▶ [Problem statement]: In the answer, each entry below appears exactly as given, and no picture appears at all.

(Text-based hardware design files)

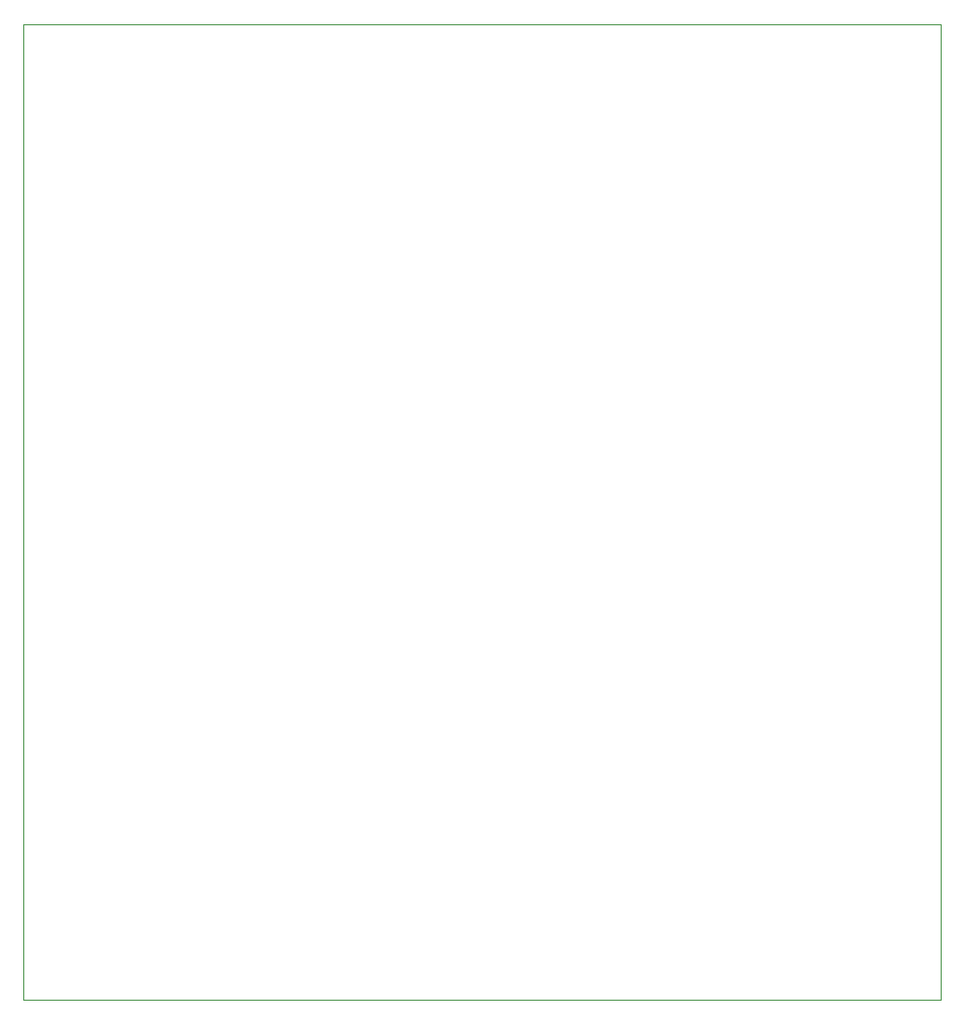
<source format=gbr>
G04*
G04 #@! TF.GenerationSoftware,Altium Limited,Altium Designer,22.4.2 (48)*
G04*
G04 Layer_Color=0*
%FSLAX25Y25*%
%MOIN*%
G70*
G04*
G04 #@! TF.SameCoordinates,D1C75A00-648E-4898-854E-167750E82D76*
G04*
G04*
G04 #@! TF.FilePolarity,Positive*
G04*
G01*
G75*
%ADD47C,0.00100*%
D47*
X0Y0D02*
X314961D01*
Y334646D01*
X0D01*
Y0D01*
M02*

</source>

▶ [Answer to the exercise]:
<source format=gbr>
G04*
G04 #@! TF.GenerationSoftware,Altium Limited,Altium Designer,22.4.2 (48)*
G04*
G04 Layer_Color=0*
%FSLAX25Y25*%
%MOIN*%
G70*
G04*
G04 #@! TF.SameCoordinates,D1C75A00-648E-4898-854E-167750E82D76*
G04*
G04*
G04 #@! TF.FilePolarity,Positive*
G04*
G01*
G75*
%ADD47C,0.00100*%
D47*
X0Y0D02*
X314961D01*
Y334646D01*
X0D01*
Y0D01*
M02*

</source>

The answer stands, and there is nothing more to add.